Nie ma co przez lata od zera budować idealnego rozwiązania, bo przy obecnej niestabilności rynku nie doczekamy się zadowalającego finału. Wiara w bardzo skomplikowane rozwiązania też może być zwodnicza. Zdarzają się też firmy, którym się wydaje, że aby lepiej zarządzać cenami, trzeba znać ceny wszystkich produktów konkurencyjnych, albo roczny rozkład opadów deszczu w każdej gminie, w której mają sklep. Mam dla nich dobrą wiadomość. Na szczęście, mimo wszystko, świat jest nadal znacznie prostszy i nawet sztuczna inteligencja nie zastąpi w nim pogłębionego zrozumienie klienta. 
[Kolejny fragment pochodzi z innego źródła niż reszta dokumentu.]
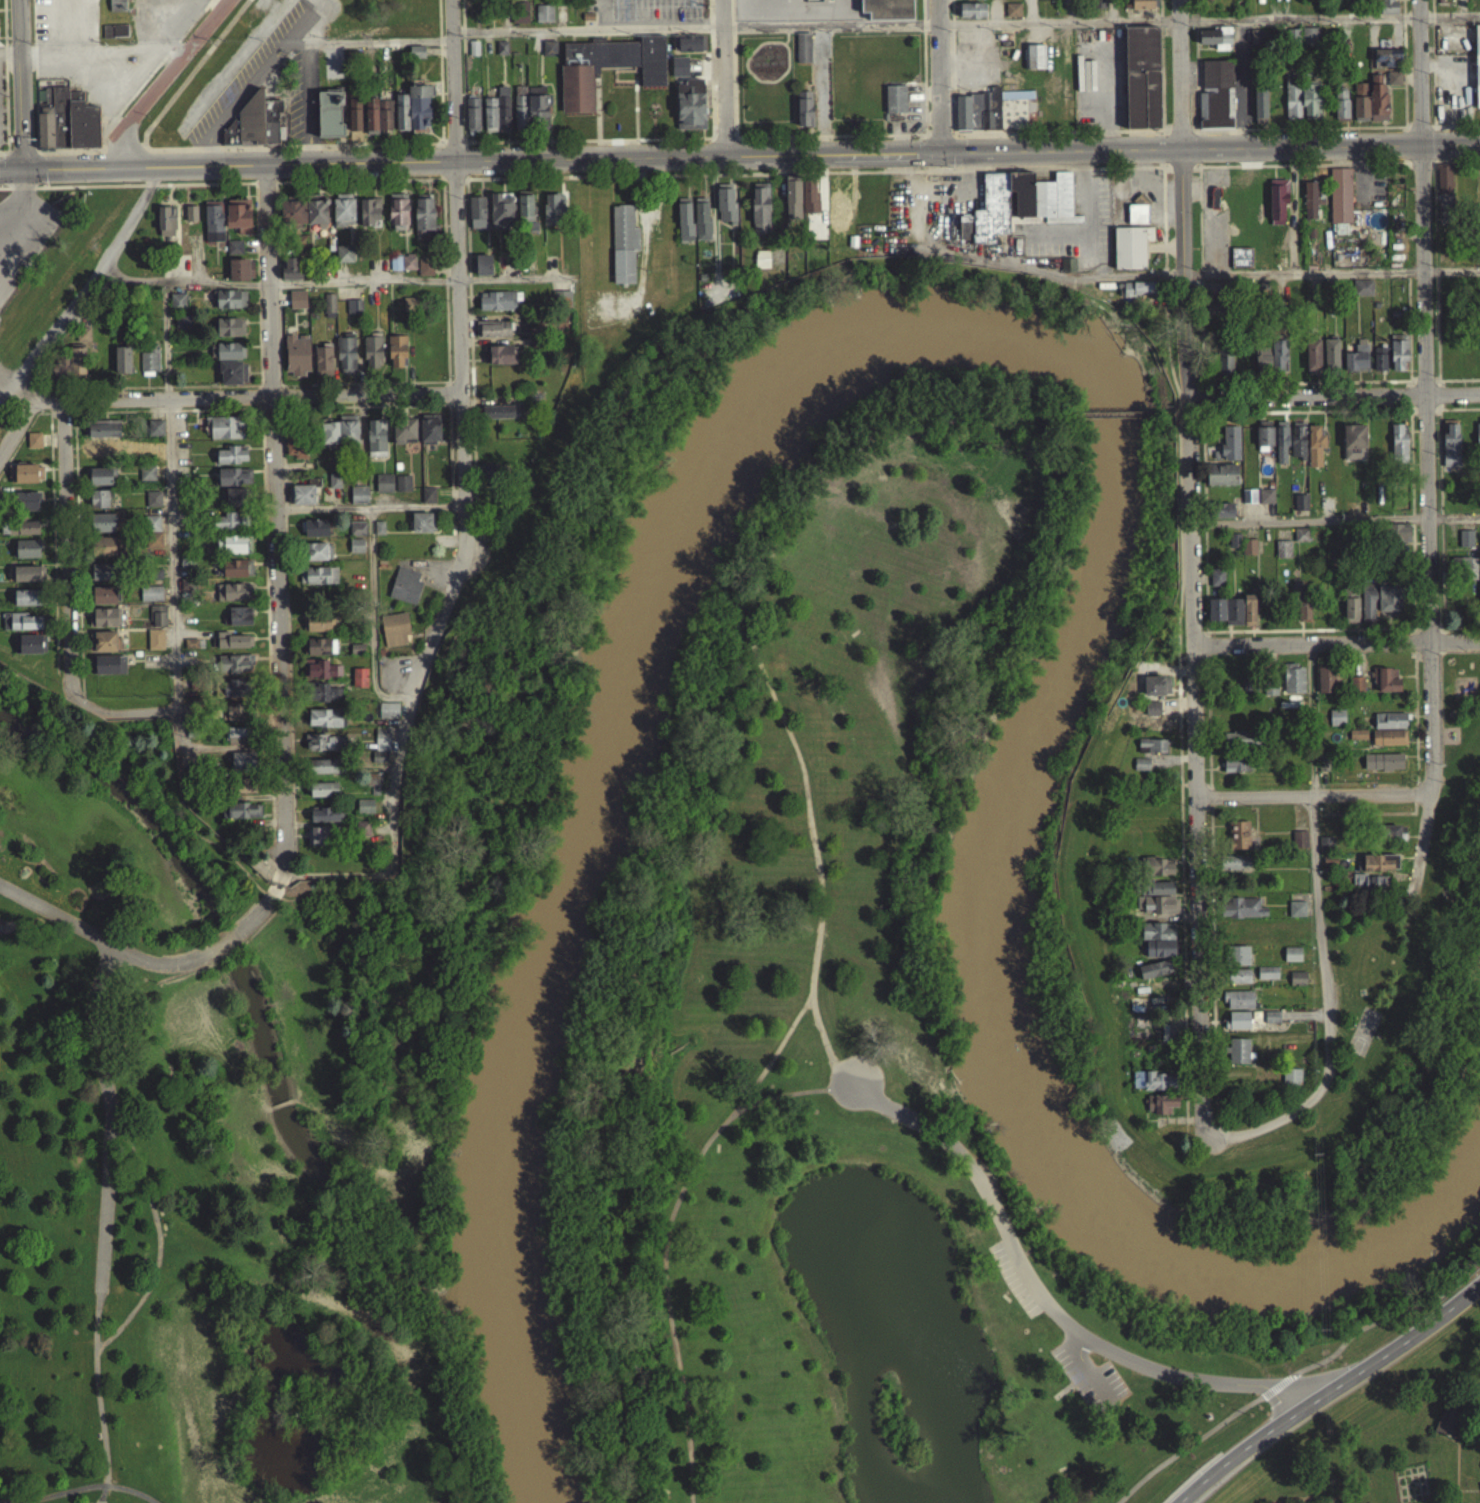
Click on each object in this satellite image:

Co więc jest najlepszą strategią na niepewne czasy? 

Budowanie wyróżniającej się oferty i właściwe pozycjonowanie sieci na rynku. Tylko dzięki takiej strategii firmy są w stanie kreować silną ofertę wartości, a zarazem zyskiwać lojalność klientów w długim okresie i osiągać odporność własnej organizacji na powtarzające się wojny cenowe. Prawdziwą sztuką nie jest krótkoterminowe pozyskanie klientów przez obniżki cen, lecz utrzymanie adekwatnej ceny i jej obronienie. Do tego potrzebne jest wspomniane już rozumienie klienta i znajomość specyfiki rynku. Na rynku nie istnieje jedna właściwa cena. Taka, którą dany klient jest skłonny za dany towar zapłacić.